AdaBelief is particularly well-suited for:

  • Training deep neural networks with complex loss landscapes

  • Problems where Adam overfits or converges slowly

  • Transfer learning and fine-tuning tasks

  • Reinforcement learning with noisy gradients

  • Training with small batch sizes

References

Examples

Basic usage:

>>> import brainstate as brainstate
>>> import braintools as braintools
>>>
>>> # Create model
>>> model = brainstate.nn.Linear(10, 5)
>>>
>>> # Initialize AdaBelief
>>> optimizer = braintools.optim.AdaBelief(lr=0.001)
>>> optimizer.register_trainable_weights(model.states(brainstate.ParamState))

Custom betas for different momentum and variance decay:

>>> import brainstate as brainstate
>>> import braintools as braintools
>>>
>>> model = brainstate.nn.Linear(10, 5)
>>>
>>> # Faster momentum decay, slower variance decay
>>> optimizer = braintools.optim.AdaBelief(lr=0.001, betas=(0.8, 0.999))
>>> optimizer.register_trainable_weights(model.states(brainstate.ParamState))

With learning rate scheduler for gradual decay:

>>> import brainstate as brainstate
>>> import braintools as braintools
>>>
>>> model = brainstate.nn.Linear(10, 5)
>>>
>>> # Learning rate decays every 30 epochs
>>> scheduler = braintools.optim.StepLR(base_lr=0.001, step_size=30, gamma=0.5)
>>> optimizer = braintools.optim.AdaBelief(lr=scheduler)
>>> optimizer.register_trainable_weights(model.states(brainstate.ParamState))
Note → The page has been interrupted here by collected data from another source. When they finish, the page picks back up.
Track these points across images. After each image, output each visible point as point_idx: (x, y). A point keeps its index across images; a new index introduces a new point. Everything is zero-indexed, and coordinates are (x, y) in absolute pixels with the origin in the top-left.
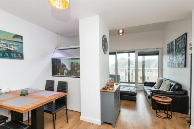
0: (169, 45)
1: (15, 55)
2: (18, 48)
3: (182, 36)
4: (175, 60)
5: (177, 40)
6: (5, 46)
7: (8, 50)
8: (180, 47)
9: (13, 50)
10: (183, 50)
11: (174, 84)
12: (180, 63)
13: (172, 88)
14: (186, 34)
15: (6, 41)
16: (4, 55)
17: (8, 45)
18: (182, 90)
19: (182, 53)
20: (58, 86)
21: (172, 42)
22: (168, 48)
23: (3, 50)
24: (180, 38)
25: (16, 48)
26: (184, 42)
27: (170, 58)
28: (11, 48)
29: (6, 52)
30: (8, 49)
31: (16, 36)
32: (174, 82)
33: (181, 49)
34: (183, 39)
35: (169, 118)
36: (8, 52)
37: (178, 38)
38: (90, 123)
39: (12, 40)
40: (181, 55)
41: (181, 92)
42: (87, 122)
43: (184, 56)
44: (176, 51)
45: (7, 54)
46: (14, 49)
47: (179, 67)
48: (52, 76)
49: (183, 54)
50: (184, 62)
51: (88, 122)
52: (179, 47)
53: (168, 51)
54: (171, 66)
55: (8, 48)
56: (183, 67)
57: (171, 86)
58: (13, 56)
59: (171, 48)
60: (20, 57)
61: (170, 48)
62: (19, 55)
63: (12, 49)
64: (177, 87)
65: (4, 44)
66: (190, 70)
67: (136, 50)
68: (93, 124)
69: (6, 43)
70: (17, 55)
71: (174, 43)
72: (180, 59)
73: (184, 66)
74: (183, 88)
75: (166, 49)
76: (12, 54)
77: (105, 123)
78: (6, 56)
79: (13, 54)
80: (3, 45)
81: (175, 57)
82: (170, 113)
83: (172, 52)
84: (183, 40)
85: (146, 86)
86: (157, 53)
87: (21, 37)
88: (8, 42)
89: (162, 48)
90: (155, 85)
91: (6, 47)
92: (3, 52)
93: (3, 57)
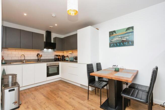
31: (128, 29)
39: (125, 33)
55: (123, 39)
63: (125, 39)
65: (120, 37)
91: (121, 39)
92: (120, 43)
93: (120, 45)
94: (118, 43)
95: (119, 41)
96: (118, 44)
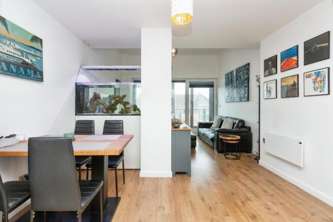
0: (227, 75)
1: (32, 71)
2: (37, 60)
3: (245, 66)
4: (235, 93)
5: (238, 70)
6: (20, 54)
7: (24, 63)
8: (242, 78)
9: (31, 63)
10: (246, 82)
11: (237, 121)
12: (243, 96)
13: (235, 126)
14: (249, 64)
15: (21, 45)
16: (19, 71)
17: (24, 53)
18: (246, 127)
19: (244, 86)
20: (104, 128)
21: (232, 72)
22: (226, 78)
23: (18, 61)
24: (242, 67)
25: (34, 60)
26: (247, 73)
27: (230, 91)
28: (28, 58)
29: (22, 67)
30: (24, 61)
31: (35, 39)
32: (236, 119)
33: (243, 80)
34: (246, 69)
35: (237, 158)
36: (24, 65)
37: (239, 68)
38: (157, 179)
39: (30, 45)
40: (243, 88)
41: (245, 129)
42: (151, 178)
43: (247, 89)
44: (237, 82)
45: (22, 69)
46: (31, 61)
47: (241, 101)
48: (76, 115)
49: (246, 87)
50: (246, 95)
51: (154, 178)
52: (240, 78)
53: (226, 83)
54: (231, 100)
55: (24, 59)
56: (245, 101)
57: (234, 124)
58: (30, 74)
59: (230, 78)
60: (39, 77)
61: (228, 79)
62: (38, 73)
63: (28, 61)
64: (240, 125)
65: (19, 50)
66: (258, 102)
67: (187, 79)
68: (161, 178)
69: (21, 49)
70: (35, 74)
71: (235, 73)
72: (243, 92)
73: (247, 100)
74: (246, 125)
75: (223, 80)
76: (28, 70)
77: (177, 173)
78: (21, 73)
79: (30, 71)
80: (17, 52)
81: (235, 90)
82: (238, 154)
83: (232, 84)
84: (245, 71)
85: (202, 128)
86: (211, 85)
87: (41, 41)
88: (24, 48)
89: (217, 78)
90: (213, 126)
91: (21, 57)
92: (18, 66)
93: (17, 74)
94: (14, 64)
95: (15, 60)
96: (12, 66)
With weight decay for regularization:

>>> import brainstate as brainstate
>>> import braintools as braintools
>>>
>>> model = brainstate.nn.Linear(10, 5)
>>>
>>> # Add L2 regularization
>>> optimizer = braintools.optim.AdaBelief(lr=0.001, weight_decay=0.01)
>>> optimizer.register_trainable_weights(model.states(brainstate.ParamState))
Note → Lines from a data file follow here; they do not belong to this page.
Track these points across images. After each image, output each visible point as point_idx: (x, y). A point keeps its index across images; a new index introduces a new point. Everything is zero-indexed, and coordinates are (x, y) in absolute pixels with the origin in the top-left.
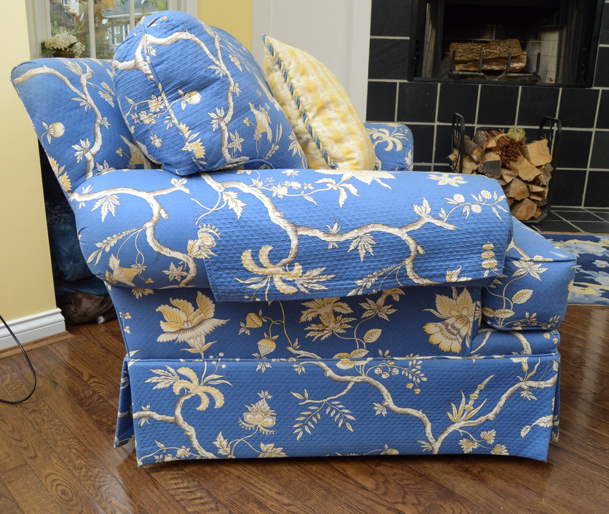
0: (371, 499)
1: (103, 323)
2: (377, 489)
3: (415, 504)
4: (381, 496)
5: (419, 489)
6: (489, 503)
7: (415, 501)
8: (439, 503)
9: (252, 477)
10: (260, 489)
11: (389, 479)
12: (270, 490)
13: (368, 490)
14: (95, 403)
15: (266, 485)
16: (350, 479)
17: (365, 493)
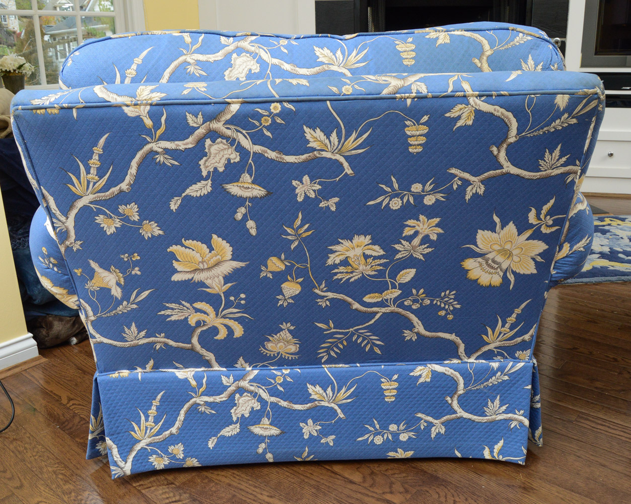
0: (360, 492)
1: (76, 344)
2: (364, 481)
3: (402, 492)
4: (369, 488)
5: (404, 477)
6: (471, 484)
7: (402, 490)
8: (425, 488)
9: (242, 483)
10: (251, 494)
11: (375, 471)
12: (262, 494)
13: (355, 484)
14: (77, 426)
15: (257, 490)
16: (338, 474)
17: (354, 487)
With gradient clipping for stable training:

>>> import brainstate as brainstate
>>> import braintools as braintools
>>>
>>> model = brainstate.nn.Linear(10, 5)
>>>
>>> # Clip gradients by global norm
>>> optimizer = braintools.optim.AdaBelief(
...     lr=0.001,
...     grad_clip_norm=1.0
... )
>>> optimizer.register_trainable_weights(model.states(brainstate.ParamState))
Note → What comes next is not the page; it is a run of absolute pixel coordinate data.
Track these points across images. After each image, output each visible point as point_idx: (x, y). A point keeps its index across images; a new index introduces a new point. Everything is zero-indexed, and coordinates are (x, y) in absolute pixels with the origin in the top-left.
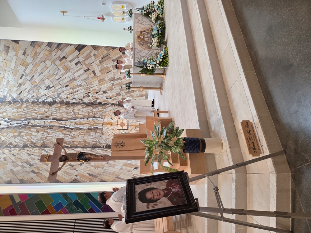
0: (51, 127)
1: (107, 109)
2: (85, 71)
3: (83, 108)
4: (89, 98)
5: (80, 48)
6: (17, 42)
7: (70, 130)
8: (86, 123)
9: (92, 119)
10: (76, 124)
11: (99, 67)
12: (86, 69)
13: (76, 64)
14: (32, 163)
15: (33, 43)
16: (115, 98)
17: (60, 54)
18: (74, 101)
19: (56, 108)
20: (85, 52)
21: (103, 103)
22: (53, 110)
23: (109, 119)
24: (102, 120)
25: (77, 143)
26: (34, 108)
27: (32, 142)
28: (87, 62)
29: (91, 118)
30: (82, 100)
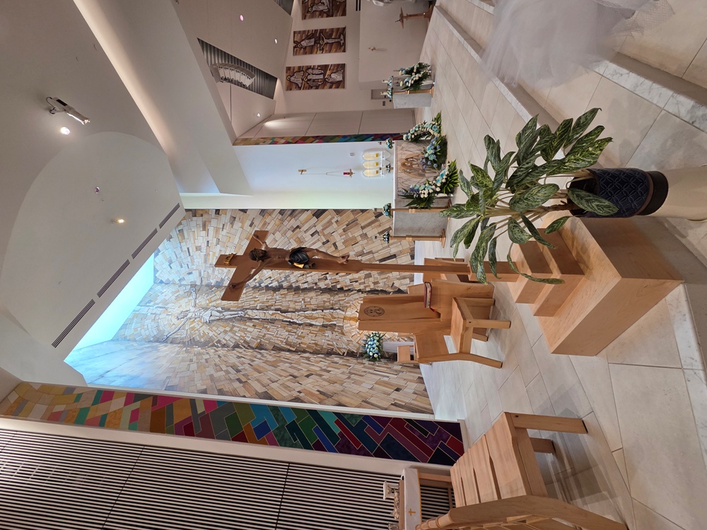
0: (272, 321)
1: (351, 298)
2: (324, 243)
3: (317, 296)
4: (327, 282)
5: (319, 213)
6: (244, 211)
7: (297, 326)
8: (320, 316)
9: (328, 311)
10: (306, 317)
11: (342, 237)
12: (325, 241)
13: (312, 235)
14: (239, 368)
15: (263, 212)
16: (363, 281)
17: (294, 223)
18: (306, 286)
19: (282, 295)
20: (325, 219)
21: (345, 289)
22: (278, 297)
23: (354, 311)
24: (344, 313)
25: (305, 346)
26: (254, 295)
27: (245, 341)
28: (326, 232)
29: (327, 309)
30: (316, 284)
Complete configuration for deep learning:

>>> import brainstate as brainstate
>>> import braintools as braintools
>>>
>>> # Large model
>>> model = brainstate.nn.Linear(1000, 500)
>>>
>>> # Learning rate schedule
>>> scheduler = braintools.optim.StepLR(base_lr=0.001, step_size=20, gamma=0.5)
>>>
>>> # Complete AdaBelief configuration
>>> optimizer = braintools.optim.AdaBelief(
...     lr=scheduler,
...     betas=(0.9, 0.999),
...     eps=1e-16,
...     weight_decay=0.0001,
...     grad_clip_norm=1.0
... )
>>> optimizer.register_trainable_weights(model.states(brainstate.ParamState))

See also

Adam

Standard adaptive moment estimation

Yogi

Adam variant with additive second moment updates

RAdam

Rectified Adam with warmup

AdamW

Adam with decoupled weight decay

default_tx()[source]#

Create default gradient transformation with clipping and weight decay.